How can I solve this problem? Could this be framed as a linear programming problem?
The most straightforward way to solve a constrained regression problem is simply to re-express it as an optimization problem. Indeed most routines solving constrained least squares pose them as quadratic programming tasks (rather than linear) but this is a bit of an overkill for the problem you pose, a standard introductory reference would be Practical Optimization by Gill, Murray, and Wright, see Sect. 4.7 on Methods for Sum of Squares, after that Chapt. 5 then deals with Linear constraints. For this simple a simple optimization routine like R's optim
is adequate.
You simply define your cost function myRSS
:
myRSS <- function(X,y,beta){ return( sum( (y - X%*%beta)^2 ) ) }
And then your pass it to your favourite solver (here optim
's L-BGFS-B
routine):
bfgsOptimConst = optim(myRSS, par = c(1,1), X=newMatX, y= newVecY,
method = 'L-BFGS-B',
lower = c(c_low,m_low), uppper = c(c_high, m_high))

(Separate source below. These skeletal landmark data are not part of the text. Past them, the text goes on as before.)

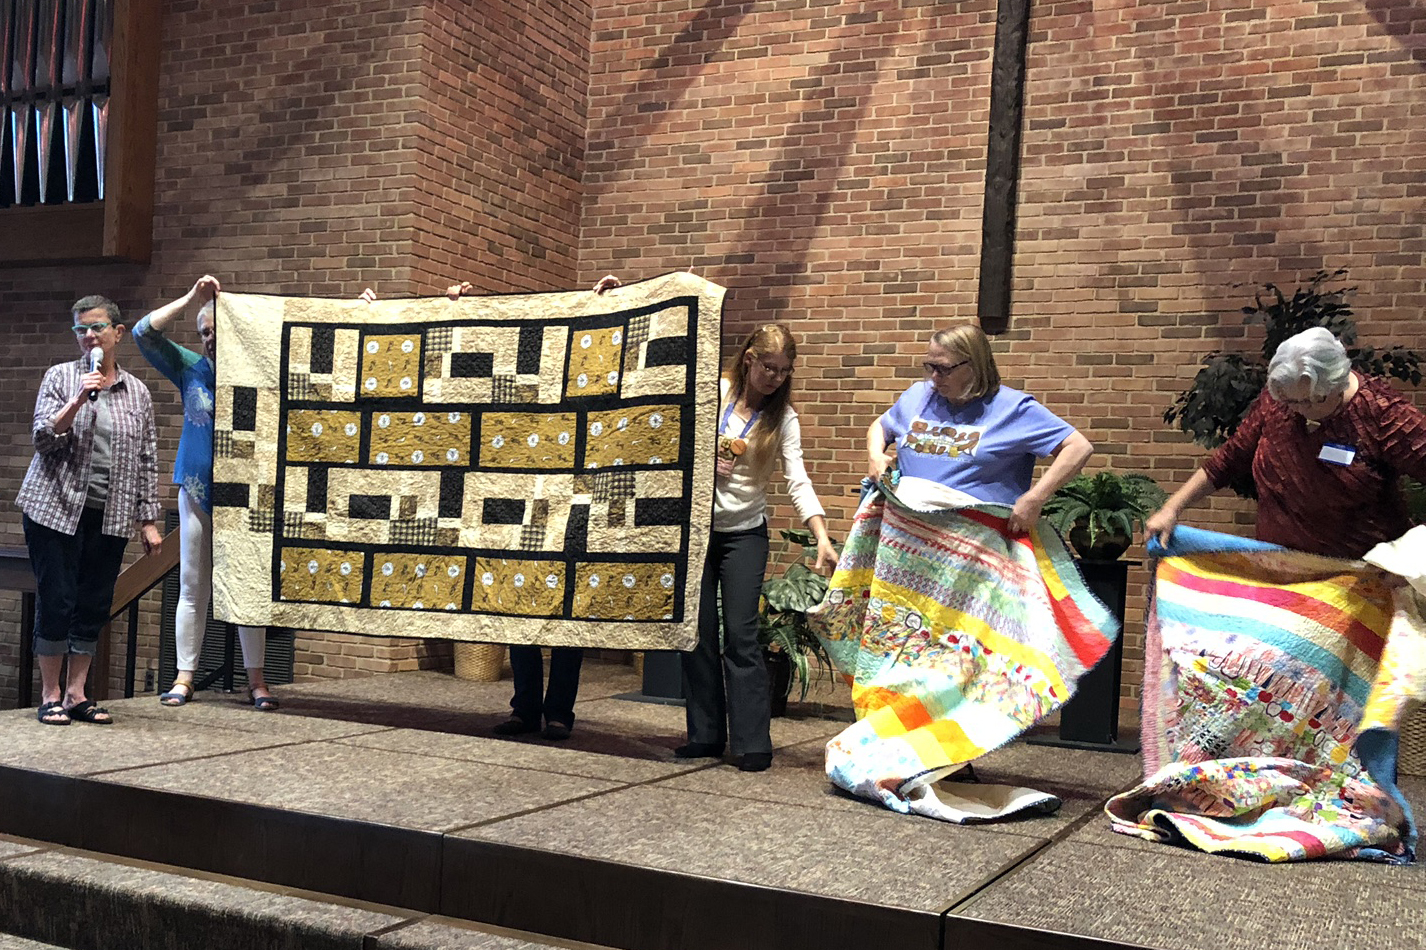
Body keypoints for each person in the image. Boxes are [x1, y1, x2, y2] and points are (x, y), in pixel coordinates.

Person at [1146, 327, 1426, 558]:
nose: (1298, 409)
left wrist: (1408, 562)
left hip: (1361, 579)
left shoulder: (1385, 415)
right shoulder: (1280, 399)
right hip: (1279, 567)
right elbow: (1229, 460)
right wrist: (1172, 508)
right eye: (1290, 401)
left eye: (1309, 401)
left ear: (1337, 385)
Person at [444, 278, 583, 741]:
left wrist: (616, 298)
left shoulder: (569, 372)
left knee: (567, 612)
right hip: (512, 496)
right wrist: (463, 311)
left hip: (565, 497)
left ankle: (558, 711)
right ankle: (525, 707)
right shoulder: (511, 381)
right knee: (518, 605)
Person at [131, 276, 278, 710]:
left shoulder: (261, 371)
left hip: (247, 493)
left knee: (248, 585)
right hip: (196, 488)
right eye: (204, 333)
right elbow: (143, 333)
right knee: (193, 584)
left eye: (216, 330)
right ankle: (184, 677)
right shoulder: (190, 367)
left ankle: (256, 681)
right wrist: (192, 298)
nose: (210, 339)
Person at [18, 295, 163, 725]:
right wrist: (79, 398)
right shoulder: (61, 377)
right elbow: (43, 439)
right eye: (81, 329)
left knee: (94, 602)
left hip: (110, 513)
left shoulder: (137, 393)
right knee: (58, 598)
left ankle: (76, 694)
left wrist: (148, 520)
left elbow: (147, 458)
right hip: (54, 508)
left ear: (117, 333)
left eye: (97, 327)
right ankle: (50, 694)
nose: (89, 336)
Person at [867, 323, 1094, 530]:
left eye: (944, 368)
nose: (935, 377)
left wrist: (1035, 499)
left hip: (976, 535)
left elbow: (1078, 447)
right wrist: (875, 455)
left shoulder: (1013, 408)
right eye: (930, 366)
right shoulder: (918, 395)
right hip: (906, 530)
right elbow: (881, 425)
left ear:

Just notice that you need the matrix X
and the vectors y
and beta
to be of the correct dimensions ($N \times 2$, $N\times1$ and $2 \times 1$ respectively for your problem at hand), you also need to provide a feasible solution as a starting point $\beta_0$ for your solution parameters. (I used the $\beta_0 = (1,1)$ but this was just for illustration.)